■ Task to complete:
Return the passage of the filter arrangement claims below between "4. The filter" and "connection interface element.", inclusive, copied word for word.

■ Page extract:

4. The filter arrangement according to claim 1, wherein the at least one identification element comprises at least one memory element configured to store the filter-specific data and at least one transponder configured to receive and relay the filter-specific data.

5. The filter arrangement according to claim 1, wherein the at least one axial rotation-symmetrical connector of the dielectric inlet is an axial hose connection extension.

6. The filter arrangement according to claim 1, further comprising a connection interface element arranged centrally at the end face of the filter arrangement, wherein the at least one identification element, the at least one dielectric inlet, and the at least one adapter form fit element of the filter arrangement are correlated with the connection interface element.

7. The filter arrangement according to claim 6, further comprising an end disk configured to cover a first end face of the at least one hollow cylindrical filter element, wherein the end disk is arranged at the end face of the filter arrangement, wherein the connection interface element is configured to be fastened captively to the end disk by at least one connection element.

8. The filter arrangement according to claim 7, wherein the at least one connection element is a snap connection element or a clip connection element.

9. The filter arrangement according to claim 1, wherein the at least one adapter form fit element of the filter arrangement comprises an end face facing away from the filter arrangement, wherein said end face of the at least one adapter form fit element of the filter arrangement is arranged axially displaced relative to the end face of the filter arrangement or relative to a surface of an end disk configured to cover an end face of the at least one hollow cylindrical filter element, wherein said surface is facing away from the filter arrangement.

10. The filter arrangement according to claim 9, wherein the end face of the at least one adapter form fit element of the filter arrangement comprises at least one axial positioning geometry.

11. The filter arrangement according to claim 10, wherein the at least one axial positioning geometry is an axial geometric elevation arranged at the end face of the at least one adapter form fit element of the filter arrangement and extending away from the at least one hollow cylindrical filter element.

■ Records shown:

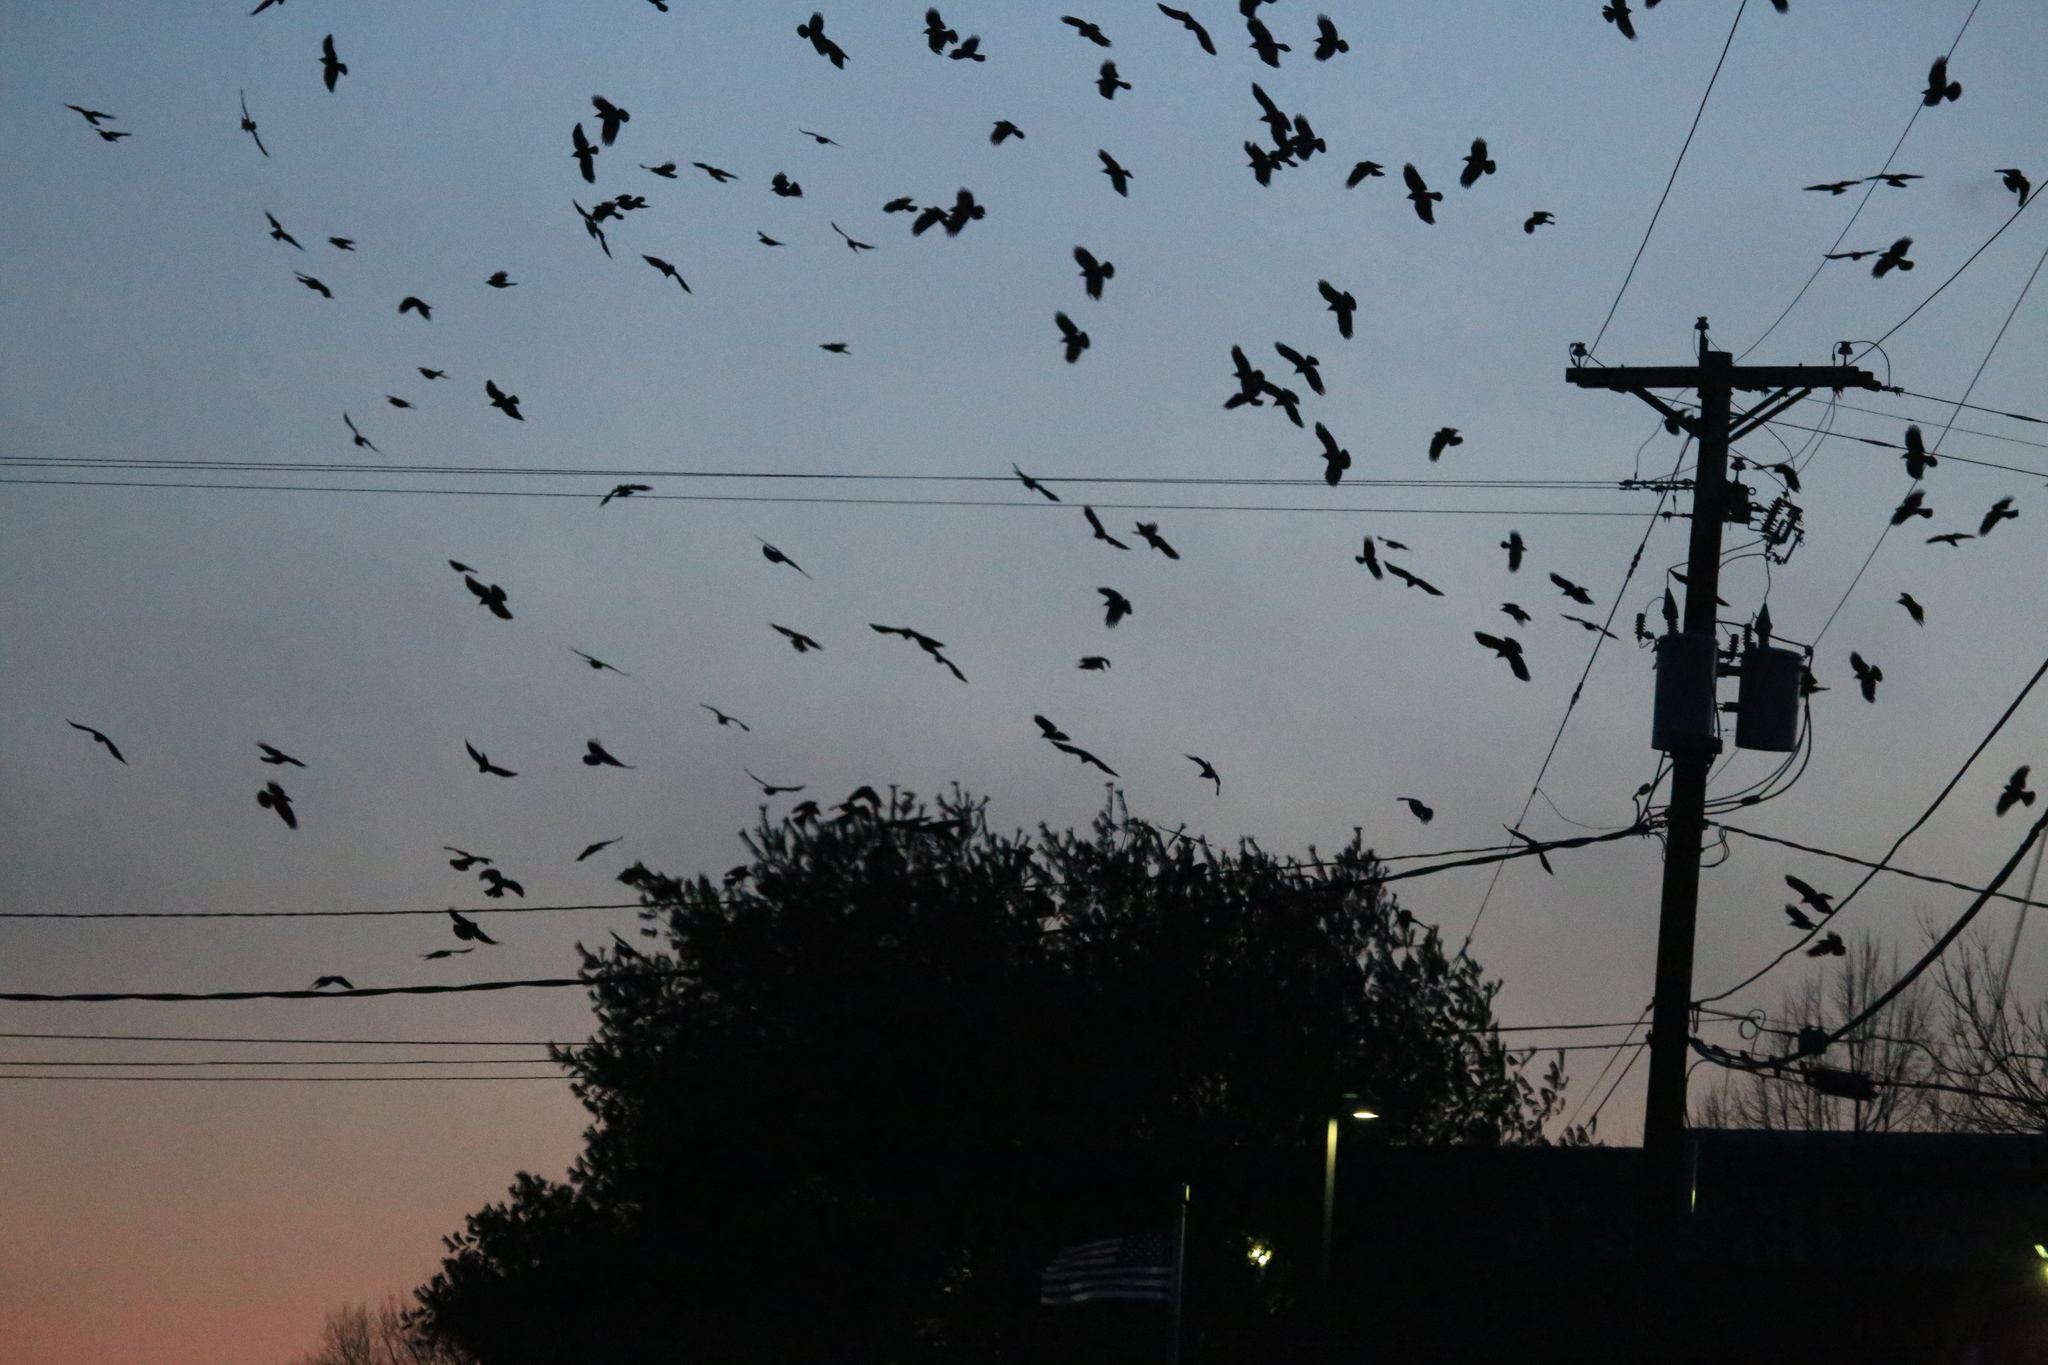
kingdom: Animalia
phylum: Chordata
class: Aves
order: Passeriformes
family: Corvidae
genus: Corvus
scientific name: Corvus brachyrhynchos
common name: American crow
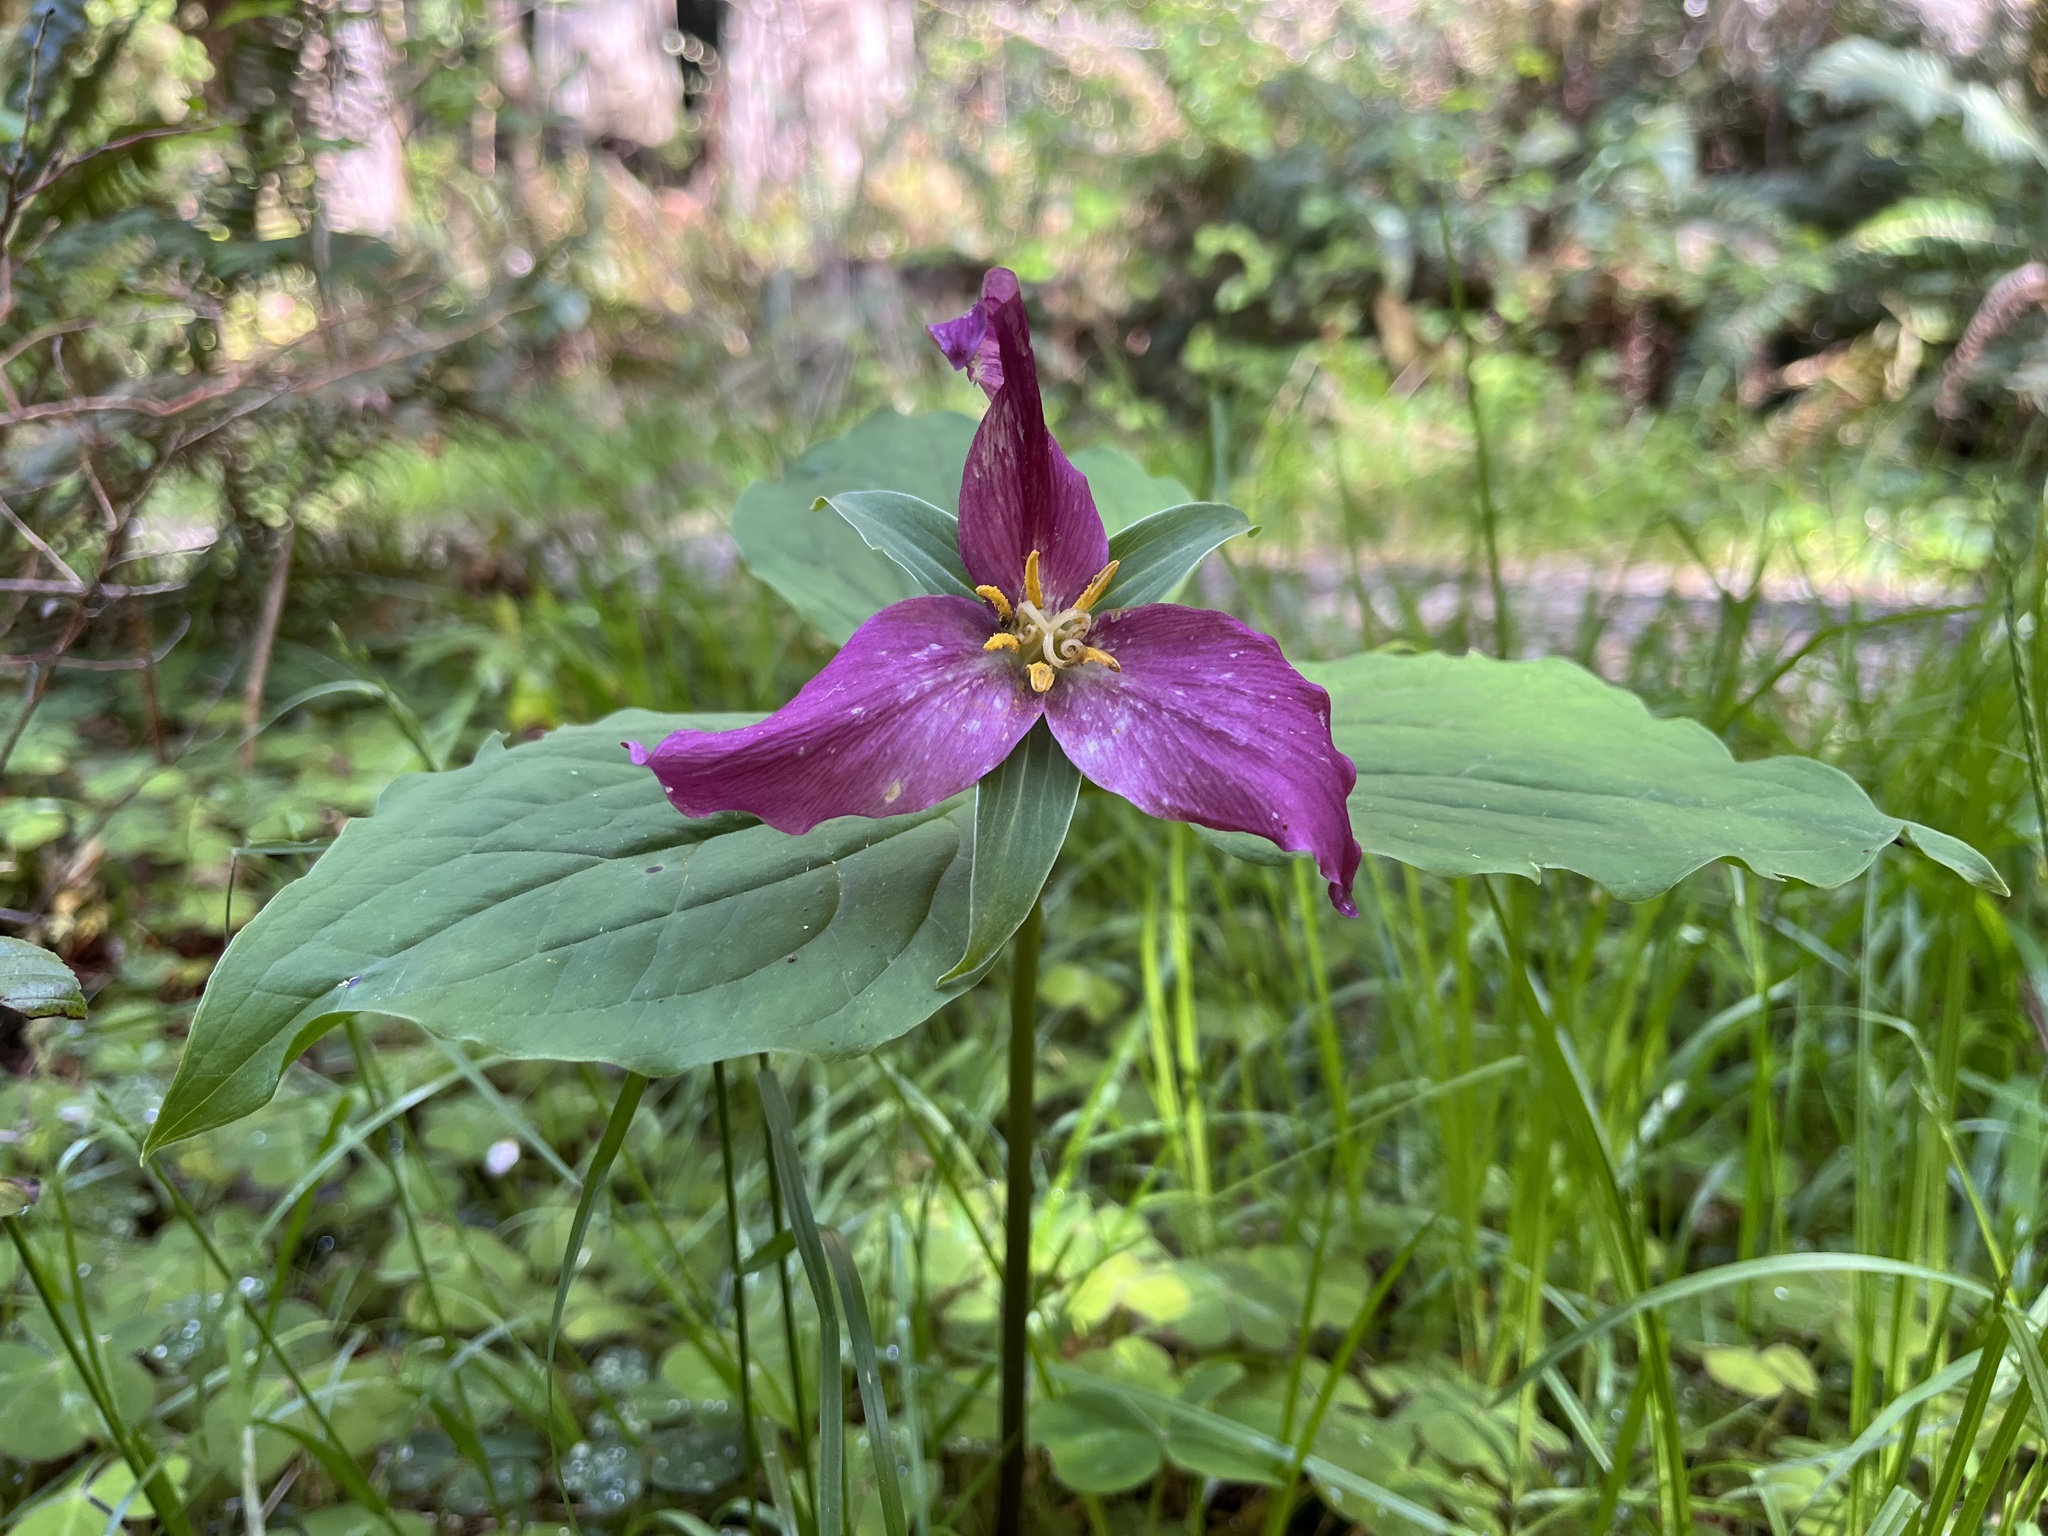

■ Answer to the exercise:
4. The filter arrangement according to claim 1, wherein the at least one identification element comprises at least one memory element configured to store the filter-specific data and at least one transponder configured to receive and relay the filter-specific data.

5. The filter arrangement according to claim 1, wherein the at least one axial rotation-symmetrical connector of the dielectric inlet is an axial hose connection extension.

6. The filter arrangement according to claim 1, further comprising a connection interface element arranged centrally at the end face of the filter arrangement, wherein the at least one identification element, the at least one dielectric inlet, and the at least one adapter form fit element of the filter arrangement are correlated with the connection interface element.